As Kate Raworth, author of Doughnut Economics, wrote: ‘[A regenerative economic design] calls for redefining the purpose of business and the functions of finance. [...] It is a redesign process that will emerge not from textbook theories, but from the innovative experiments of those who are trying to bring it about.’ Steward-ownership is a puzzle piece enabling companies to do exactly this.

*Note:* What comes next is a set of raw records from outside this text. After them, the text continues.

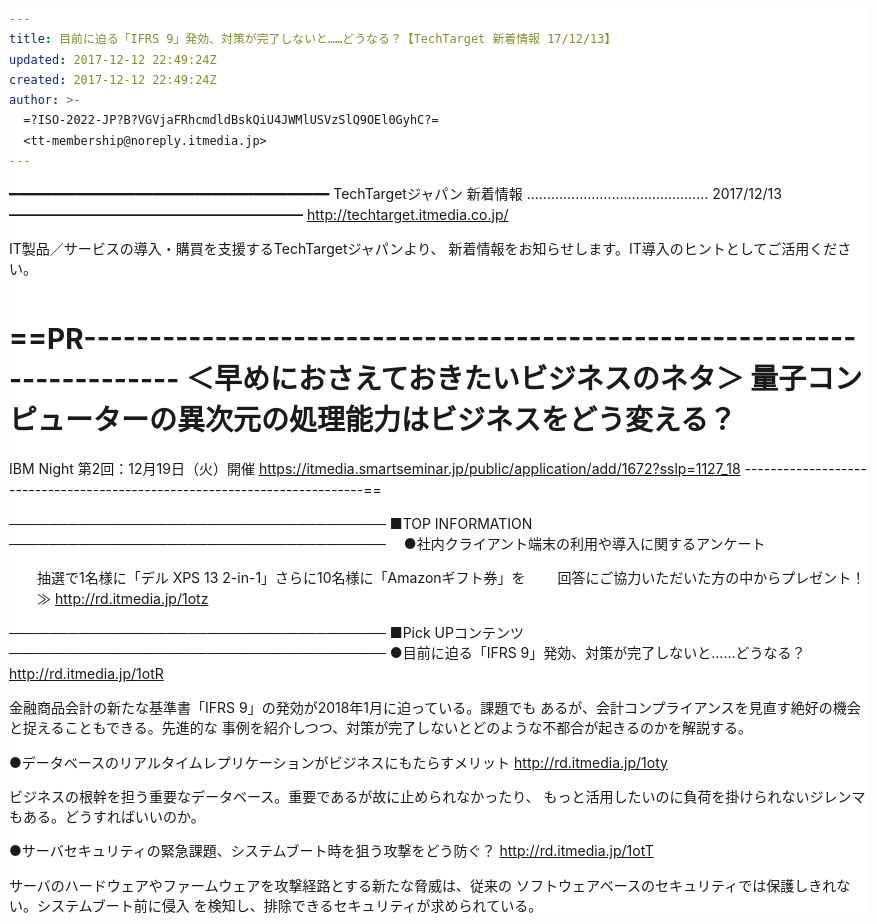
 ```yaml
---
title: 目前に迫る「IFRS 9」発効、対策が完了しないと……どうなる？【TechTarget 新着情報 17/12/13】
updated: 2017-12-12 22:49:24Z
created: 2017-12-12 22:49:24Z
author: >-
  =?ISO-2022-JP?B?VGVjaFRhcmdldBskQiU4JWMlUSVzSlQ9OEl0GyhC?=
  <tt-membership@noreply.itmedia.jp>
---
```


━━━━━━━━━━━━━━━━━━━━━━━━━━━━━━━━━━━━━━
TechTargetジャパン 新着情報 ……………………………………… 2017/12/13
━━━━━━━━━━━━━━━━━━━━━ http://techtarget.itmedia.co.jp/

IT製品／サービスの導入・購買を支援するTechTargetジャパンより、
新着情報をお知らせします。IT導入のヒントとしてご活用ください。

==PR------------------------------------------------------------------------
＜早めにおさえておきたいビジネスのネタ＞
量子コンピューターの異次元の処理能力はビジネスをどう変える？
============================================================================
IBM Night 第2回：12月19日（火）開催
 https://itmedia.smartseminar.jp/public/application/add/1672?sslp=1127_18
--------------------------------------------------------------------------==

──────────────────────────────────────
■TOP INFORMATION
──────────────────────────────────────
　●社内クライアント端末の利用や導入に関するアンケート

　　抽選で1名様に「デル XPS 13 2-in-1」さらに10名様に「Amazonギフト券」を
　　回答にご協力いただいた方の中からプレゼント！
　　≫ http://rd.itmedia.jp/1otz

──────────────────────────────────────
■Pick UPコンテンツ
──────────────────────────────────────
●目前に迫る「IFRS 9」発効、対策が完了しないと……どうなる？
http://rd.itmedia.jp/1otR

金融商品会計の新たな基準書「IFRS 9」の発効が2018年1月に迫っている。課題でも
あるが、会計コンプライアンスを見直す絶好の機会と捉えることもできる。先進的な
事例を紹介しつつ、対策が完了しないとどのような不都合が起きるのかを解説する。

●データベースのリアルタイムレプリケーションがビジネスにもたらすメリット
http://rd.itmedia.jp/1oty

ビジネスの根幹を担う重要なデータベース。重要であるが故に止められなかったり、
もっと活用したいのに負荷を掛けられないジレンマもある。どうすればいいのか。

●サーバセキュリティの緊急課題、システムブート時を狙う攻撃をどう防ぐ？
http://rd.itmedia.jp/1otT

サーバのハードウェアやファームウェアを攻撃経路とする新たな脅威は、従来の
ソフトウェアベースのセキュリティでは保護しきれない。システムブート前に侵入
を検知し、排除できるセキュリティが求められている。
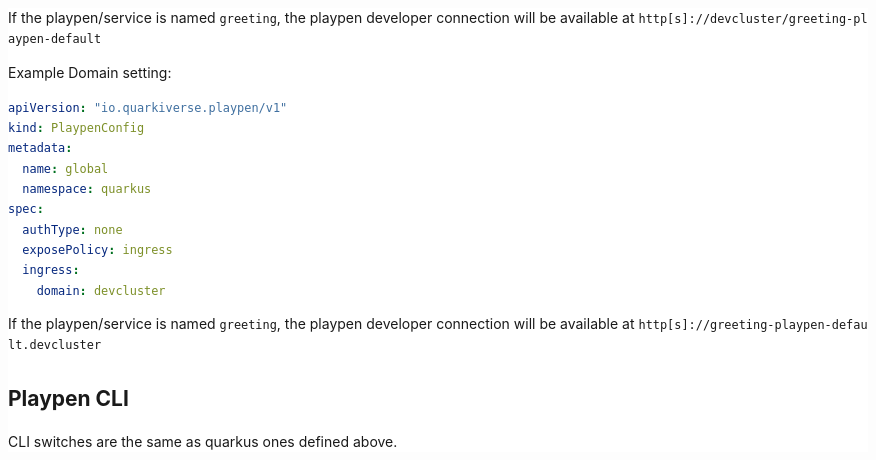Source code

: If the playpen/service is named `greeting`, the playpen developer connection will be available at
`http[s]://devcluster/greeting-playpen-default`

Example Domain setting:
```yaml
apiVersion: "io.quarkiverse.playpen/v1"
kind: PlaypenConfig
metadata:
  name: global
  namespace: quarkus
spec:
  authType: none
  exposePolicy: ingress
  ingress:
    domain: devcluster
```

If the playpen/service is named `greeting`, the playpen developer connection will be available at
`http[s]://greeting-playpen-default.devcluster`

## Playpen CLI
CLI switches are the same as quarkus ones defined above.



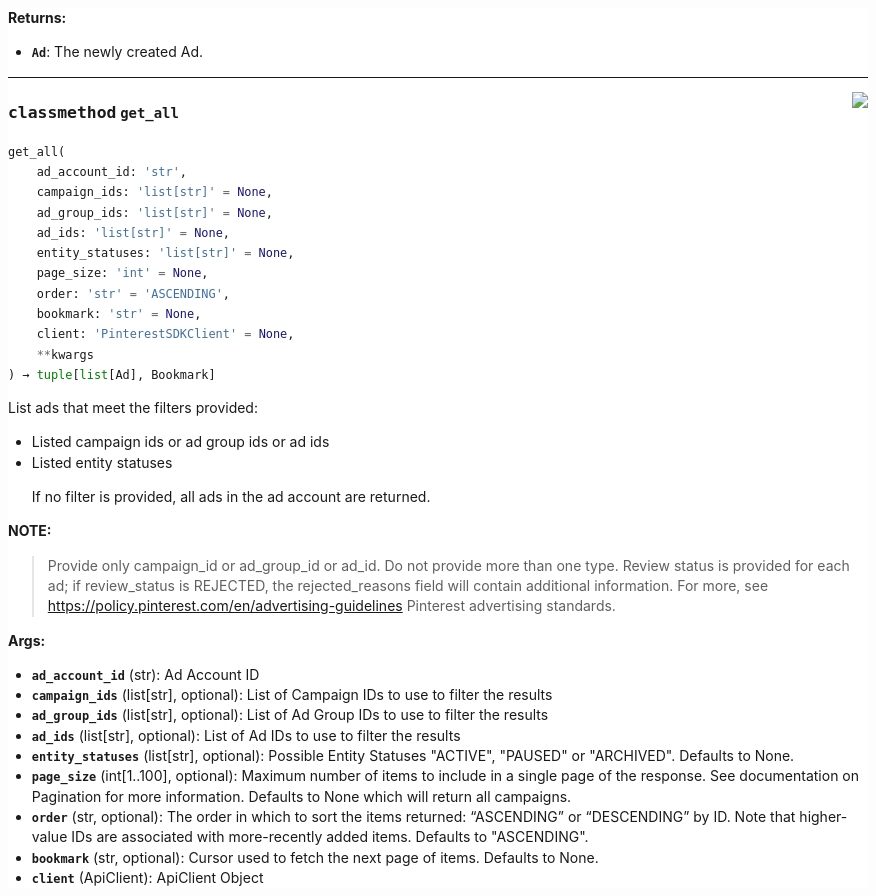 

**Returns:**
 
 - <b>`Ad`</b>:  The newly created Ad. 

---

<a href="https://github.com/pinterest/pinterest-python-sdk/blob/main/docs/pinterest/pinterest/ads/ads.py#L315"><img align="right" style="float:right;" src="https://img.shields.io/badge/-source-cccccc?style=flat-square"></a>

### <kbd>classmethod</kbd> `get_all`

```python
get_all(
    ad_account_id: 'str',
    campaign_ids: 'list[str]' = None,
    ad_group_ids: 'list[str]' = None,
    ad_ids: 'list[str]' = None,
    entity_statuses: 'list[str]' = None,
    page_size: 'int' = None,
    order: 'str' = 'ASCENDING',
    bookmark: 'str' = None,
    client: 'PinterestSDKClient' = None,
    **kwargs
) → tuple[list[Ad], Bookmark]
```

List ads that meet the filters provided: 
  - Listed campaign ids or ad group ids or ad ids 
  - Listed entity statuses <p/> If no filter is provided, all ads in the ad account are returned. 



**NOTE:**

> Provide only campaign_id or ad_group_id or ad_id. Do not provide more than one type. Review status is provided for each ad; if review_status is REJECTED, the rejected_reasons field will contain additional information. For more, see https://policy.pinterest.com/en/advertising-guidelines Pinterest advertising standards. 
>

**Args:**
 
 - <b>`ad_account_id`</b> (str):  Ad Account ID 
 - <b>`campaign_ids`</b> (list[str], optional):  List of Campaign IDs to use to filter the results 
 - <b>`ad_group_ids`</b> (list[str], optional):  List of Ad Group IDs to use to filter the results 
 - <b>`ad_ids`</b> (list[str], optional):  List of Ad IDs to use to filter the results 
 - <b>`entity_statuses`</b> (list[str], optional):  Possible Entity Statuses "ACTIVE", "PAUSED" or "ARCHIVED". Defaults  to None. 
 - <b>`page_size`</b> (int[1..100], optional):  Maximum number of items to include in a single page of the response.  See documentation on Pagination for more information. Defaults to None which will  return all campaigns. 
 - <b>`order`</b> (str, optional):  The order in which to sort the items returned: “ASCENDING” or “DESCENDING” by ID.  Note that higher-value IDs are associated with more-recently added items. Defaults to  "ASCENDING". 
 - <b>`bookmark`</b> (str, optional):  Cursor used to fetch the next page of items. Defaults to None. 
 - <b>`client`</b> (ApiClient):  ApiClient Object 

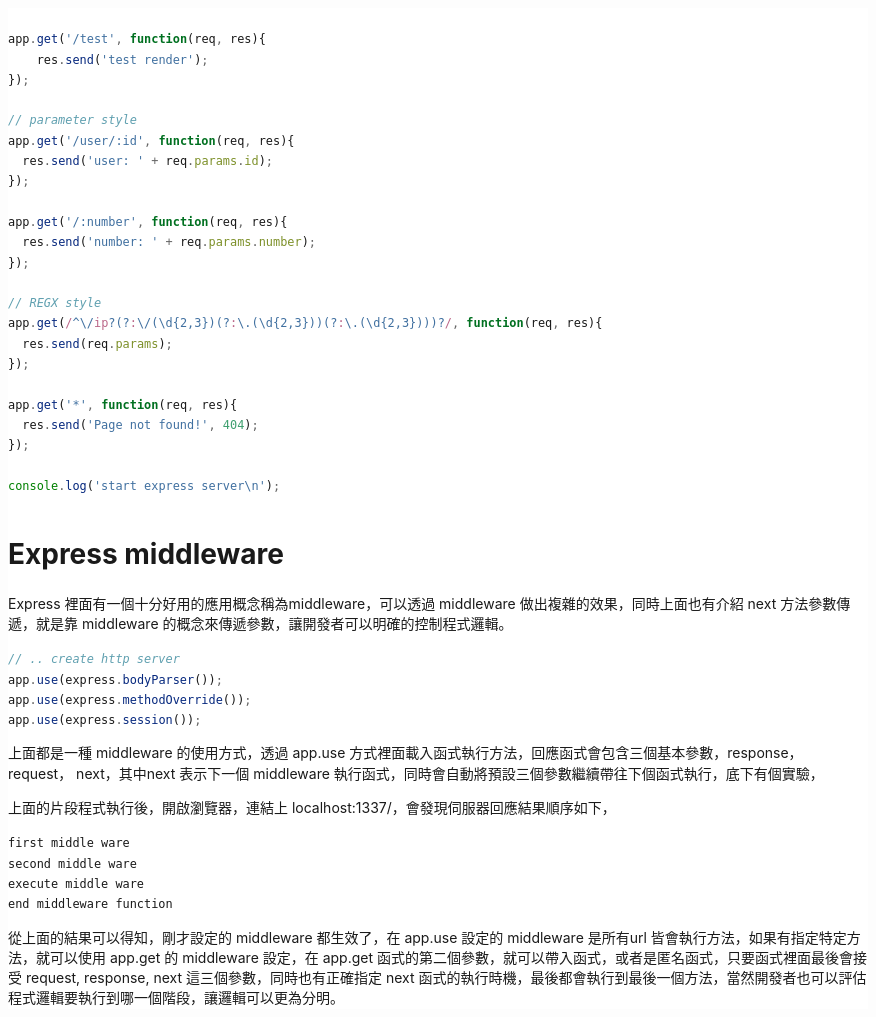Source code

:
 ```js

app.get('/test', function(req, res){
    res.send('test render');
});

// parameter style
app.get('/user/:id', function(req, res){
  res.send('user: ' + req.params.id);
});

app.get('/:number', function(req, res){
  res.send('number: ' + req.params.number);
});

// REGX style
app.get(/^\/ip?(?:\/(\d{2,3})(?:\.(\d{2,3}))(?:\.(\d{2,3})))?/, function(req, res){
  res.send(req.params);
});

app.get('*', function(req, res){
  res.send('Page not found!', 404);
});

console.log('start express server\n');
```

Express middleware
==================

Express 裡面有一個十分好用的應用概念稱為middleware，可以透過 middleware 做出複雜的效果，同時上面也有介紹 next 方法參數傳遞，就是靠 middleware 的概念來傳遞參數，讓開發者可以明確的控制程式邏輯。

```javascript
// .. create http server
app.use(express.bodyParser());
app.use(express.methodOverride());
app.use(express.session());
```

上面都是一種 middleware 的使用方式，透過 app.use 方式裡面載入函式執行方法，回應函式會包含三個基本參數，response， request， next，其中next 表示下一個 middleware 執行函式，同時會自動將預設三個參數繼續帶往下個函式執行，底下有個實驗，

上面的片段程式執行後，開啟瀏覽器，連結上 localhost:1337/，會發現伺服器回應結果順序如下，

```
first middle ware
second middle ware
execute middle ware
end middleware function
```

從上面的結果可以得知，剛才設定的 middleware 都生效了，在 app.use 設定的 middleware 是所有url 皆會執行方法，如果有指定特定方法，就可以使用 app.get 的 middleware 設定，在 app.get 函式的第二個參數，就可以帶入函式，或者是匿名函式，只要函式裡面最後會接受 request, response, next 這三個參數，同時也有正確指定 next 函式的執行時機，最後都會執行到最後一個方法，當然開發者也可以評估程式邏輯要執行到哪一個階段，讓邏輯可以更為分明。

There are so many innovative businesses and inspiring entrepreneurs who are convinced that their business can act as a puzzle piece toward a more equitable and sustainable future in general, or for their community in particular: Ecosia, the search engine that plants trees, Wildplastic, a startup collecting wild plastic to bring it back into the production cycle, or local businesses such as Firebrand, an Oakland-based bakery hiring formerly homeless and incarcerated people, or Locales Conectados, a Chilean-based initiative with the mission to strengthen local cohesion and engagement. All four share the goal of taking responsibility for their and our common future, and use steward-ownership as one way to do so. But it doesn’t stop there, we increasingly receive inquiries from businesses outside of what you would call ‘classic entrepreneurship’: hospitals and medical practices, farmers or entrepreneurs from real estate or construction industries who are looking for alternatives to shareholder value-maximizing structure. And for them too, steward-ownership seems a suitable solution.”